No sé bien cuándo comenzó todo; no sé ni siquiera por dónde empezó, en qué lugar, bajo qué extrañas circunstancias. No sé si es idolatría, admiración, respeto o fanatismo.
No sé si soy apasionada, adicta, no sé si las estadísticas muestran el fenómeno, si es la lógica de la vida, si son las creencias populares de hijas y padres. Solo sé que tengo manía de él.
Quizá en este día todos esperen la crónica generalista, la acostumbrada, sobre nuestros progenitores masculinos; me resulta extraño hablar en sentido tan amplio, no conozco a los demás, o al menos no tanto como al mío.
Y es que digo mío, con todo el sentido de posesión física y espiritual que ello conlleva; no es simple selección natural, es la sedimentación de tantos años de amor, culeros sucios, bicicletas de a cuatro, sus platos semivacíos cerca de los míos semillenos, tanta entrega que me declaran heredera directa de sus actos.
Egoístamente lo soy, me cuesta admitirlo cuando a veces intento disponer a mis antojos de la agenda cotidiana de mi padre; y mientras, él trata siempre de complacerme, aunque me advierte que no todo me lo merezco.
Reconozco que no publico un solo trabajo sin que antes él lo lea, y es mi corrector particular, no solo por la inteligencia que posee, sino por la idea de poderle escuchar cuando termine de leer las líneas: «me gustó».
No son nada mis escritos si no tienen su bendición; me quedo sin misterio, sin magia cuando a él no le han parecido bien, desde su experiencia desmedida, su perspicacia de hombre de cinco décadas, sus andares a veces no tan dichosos por la vida.
Mi papá no es bien parecido, no es de esos figurines de novela todos esbeltos, de pelo negro, y con esa aura interesante que sazona a los hombres cuando pasan los 40.
Mi papá es un hombre común, y es gordo… bien gordo, como esos que se ven poco por la calle. De hecho creo que hay uno solo en Pinar del Río entero; pero ¿saben?, eso no me importa, más flaco no lo quiero.
Recuerdo incluso una vez, cuando se mofaron de él por lo obeso que estaba, en su jarana acostumbrada, mi padre decía: «¡Nada, es que estoy repuestico!» No es tampoco que defienda su exceso de libras, algo dañino para la salud en no poca medida, pero dentro de su propia manera de asumir su físico, me enseña a sentirme bien conmigo misma en estos tiempos de sardinas famélicas.
Mi padre no es para nada perfecto —y en realidad quién lo es—, pero amo sus imperfecciones de la misma manera que él enmienda las mías. No tenemos la relación quimérica, divina de padre e hija, de esas lineales como en las novelas inglesas. Nuestra socialización es dinámica, sin tapujos, sincera en demasía y en muchas ocasiones belicosa, en el buen sentido de la palabra.

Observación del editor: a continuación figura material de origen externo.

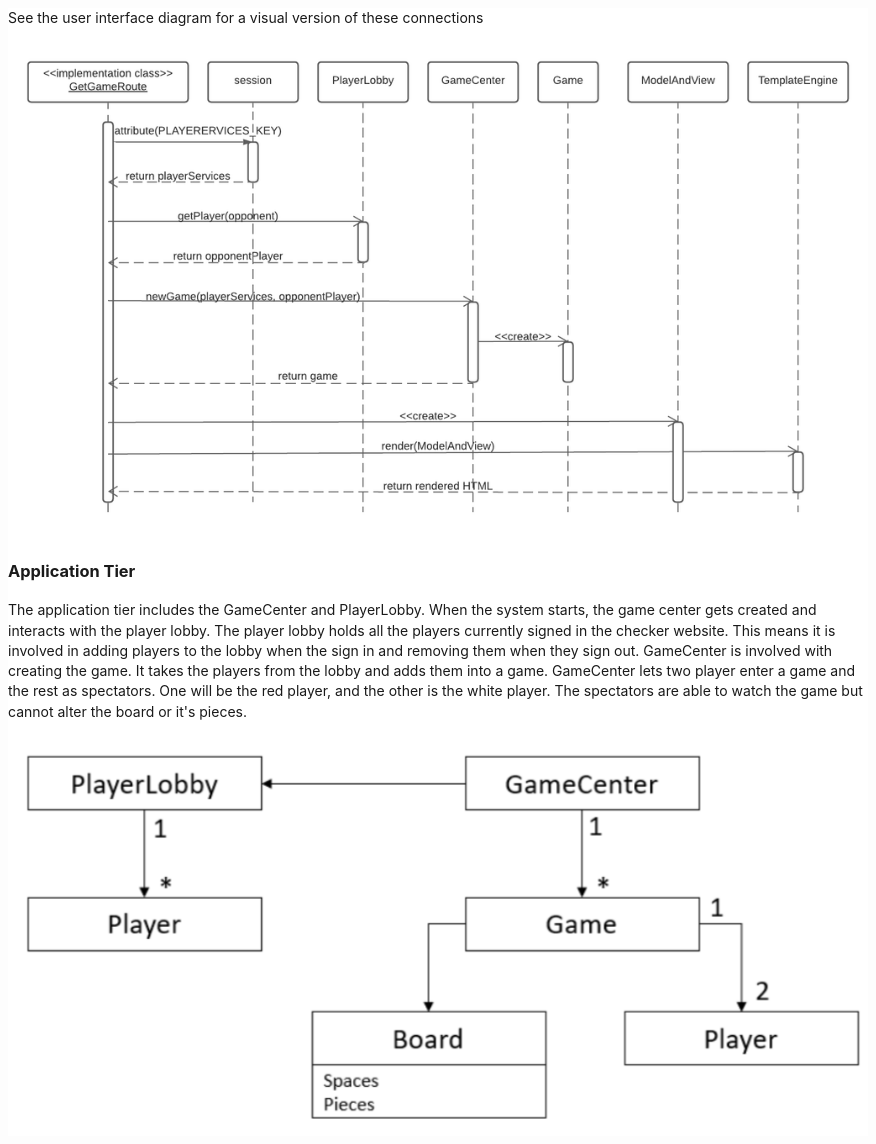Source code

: See the user interface diagram for a visual version of these connections

![Sequence Diagram](SequenceDiagram.png)

### Application Tier
The application tier includes the GameCenter and PlayerLobby. When the system starts, the game center gets created
and interacts with the player lobby. The player lobby holds all the players currently signed in the checker website. 
This means it is involved in adding players to the lobby when the sign in and removing them when they sign out. 
GameCenter is involved with creating the game. It takes the players from the lobby and adds them into a game. GameCenter
lets two player enter a game and the rest as spectators. One will be the red player, and the other is the white player. 
The spectators are able to watch the game but cannot alter the board or it's pieces.

![General Code Layout](Code-layout.png)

Siempre estamos en conflicto, de esos que nunca ceden aunque no se tenga la razón, pero en que se termina haciendo lo que aconseja el otro. Y debo confesarlo, casi siempre la tiene él.
Sé que vive a través de mí, sufre mis fracasos, se alegra con mis victorias, ríe con mis aventuras, y cuando lloro pone el hombro para consolarme, y en el fondo sé que alguna que otra lágrima derrama también.
Mi fanatismo solo podría ser comparado con estos días de Eurocopa. Si pudiera estaría con un pulóver, una bandera, con el rostro suyo estampado como la mejor de las hinchas. Alguien me preguntaba hace poco: «tú quieres mucho a tu papá, ¿verdad?». Puede ser entonces que se me note tanto.
No creo ser la única, cada cual tiene al suyo, mejor o peor, más flaco o más gordo que el mío. Mi padre se llama Carlos. Soy carlómana, ¿y tú?